→ **Required work**:
In the forum thread below on short- versus long-haired GSDs, quote everything from "I love the look" down to "(May 18, 2007)", word for word.

→ **Quoted text**:
# What Do U Prefer: Short of Long-Haired GSDs?



## lucy82 (Dec 23, 2010)

I was wondering what kind of GSD type you prefer: 

short-haired? or long-haired?


----------



## Jax's Mom (Apr 2, 2010)

I'm normally very opininated on these types of things, but I really like both. Short haired ones look sleek and chiseled while the long haired ones are so adorable and huggable :wub:


----------



## BGSD (Mar 24, 2011)

I like both. My current one is short haired, but I've seen some long haired ones and they're quite beautiful dogs.


----------



## Syaoransbear (Sep 25, 2008)

I like both, but I prefer short haired to long haired, but the option for it doesn't really represent my opinion of why I do since I could care less about shedding.


----------



## dazedtrucker (May 2, 2011)

I love the look of the long-coats, not so much the extremely short (mole) coat... so I ended up with my plush baby  He's JUUUUUSSSST RIIIGHT!


----------



## onyx'girl (May 18, 2007)

Short stock coats shed just as much as the long coats. I like them both, but the short stock coat is not a magnet to mud, leaves, burs, bugs, etc! And they dry quickly as well....so really for maintenance I like the shorter coat.


----------



## Stosh (Jun 26, 2010)

I love them both but ended up with a long haired that I think is gorgeous. The color, coat, size really wasn't an issue for me I just wanted the temperament that suited me best and Stosh couldn't have been a better pick. But I have to admit that I love his love hair and fuzzy ears


----------



## zyppi (Jun 2, 2006)

trust me, a plush or short coat can leave as much fur around your house as any other!

I like the shorter coat - but then, I like short haired cats too.

Appreciate both, just not for me.


----------



## Liesje (Mar 4, 2007)

I prefer stock coated GSDs but I also have a mutt with a coat like a longcoat GSD except MORE undercoat.


----------



## crackem (Mar 29, 2006)

They all shed differently. My old girl didn't shed terribly much compared to others. Twice a year more than the rest, but overall, not too bad, but definitely always shedding some. She was a stock coat.

→ **Material provided**:

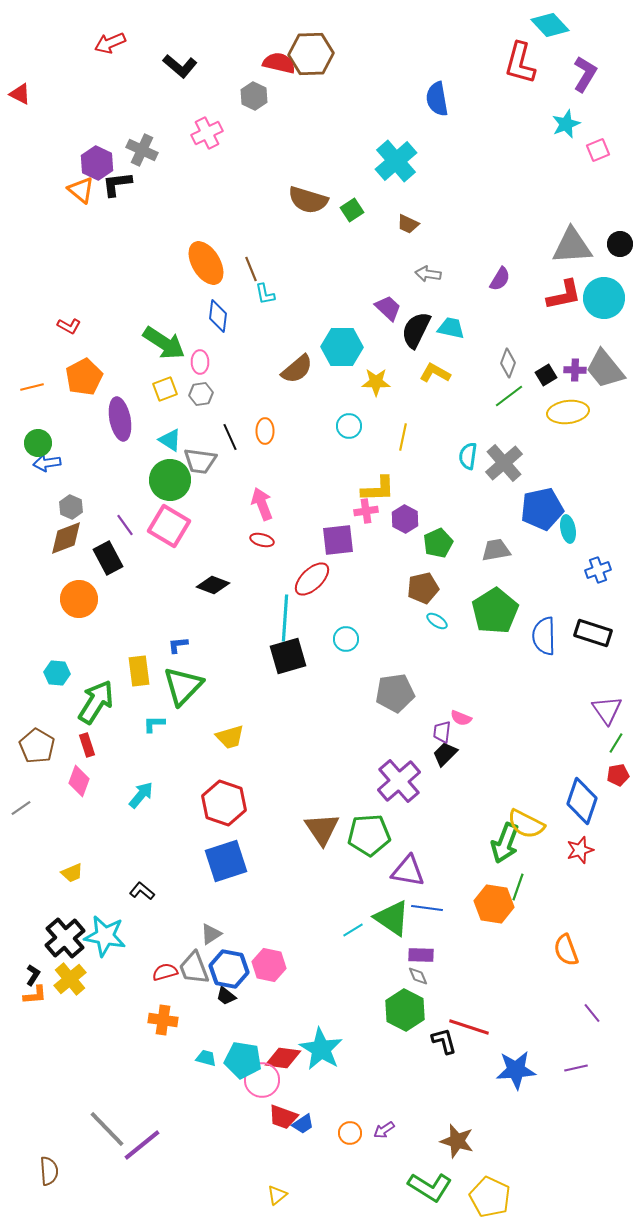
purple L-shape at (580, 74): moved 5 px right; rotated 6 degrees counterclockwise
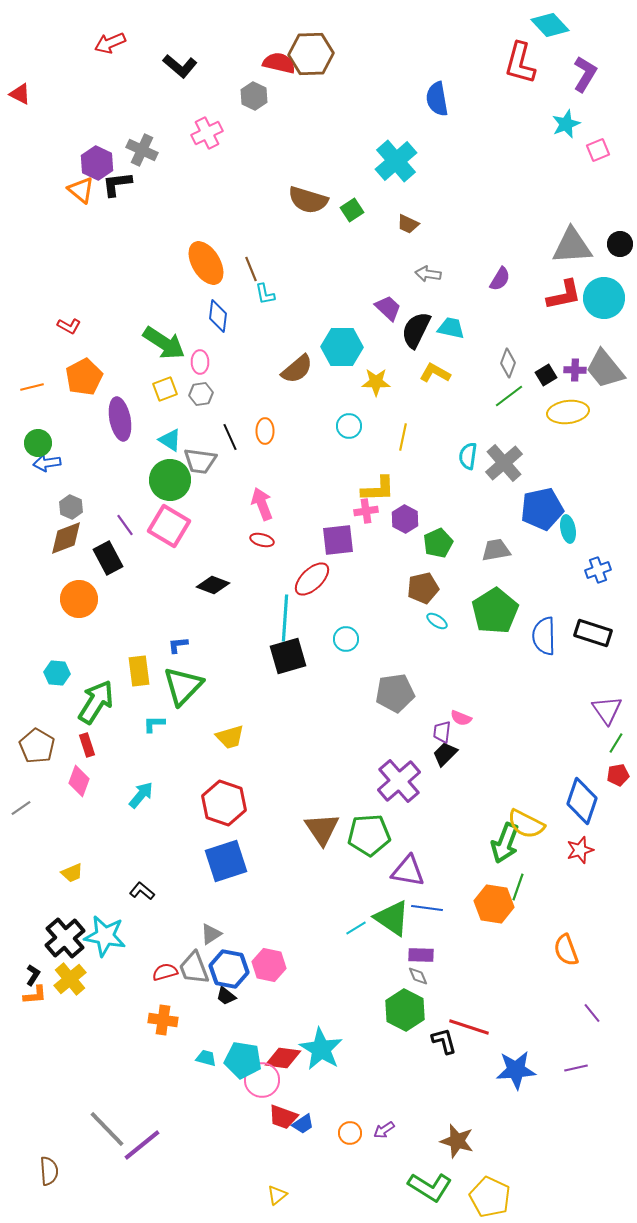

→ **Result of this task**:
I love the look of the long-coats, not so much the extremely short (mole) coat... so I ended up with my plush baby  He's JUUUUUSSSST RIIIGHT!


----------



## onyx'girl (May 18, 2007)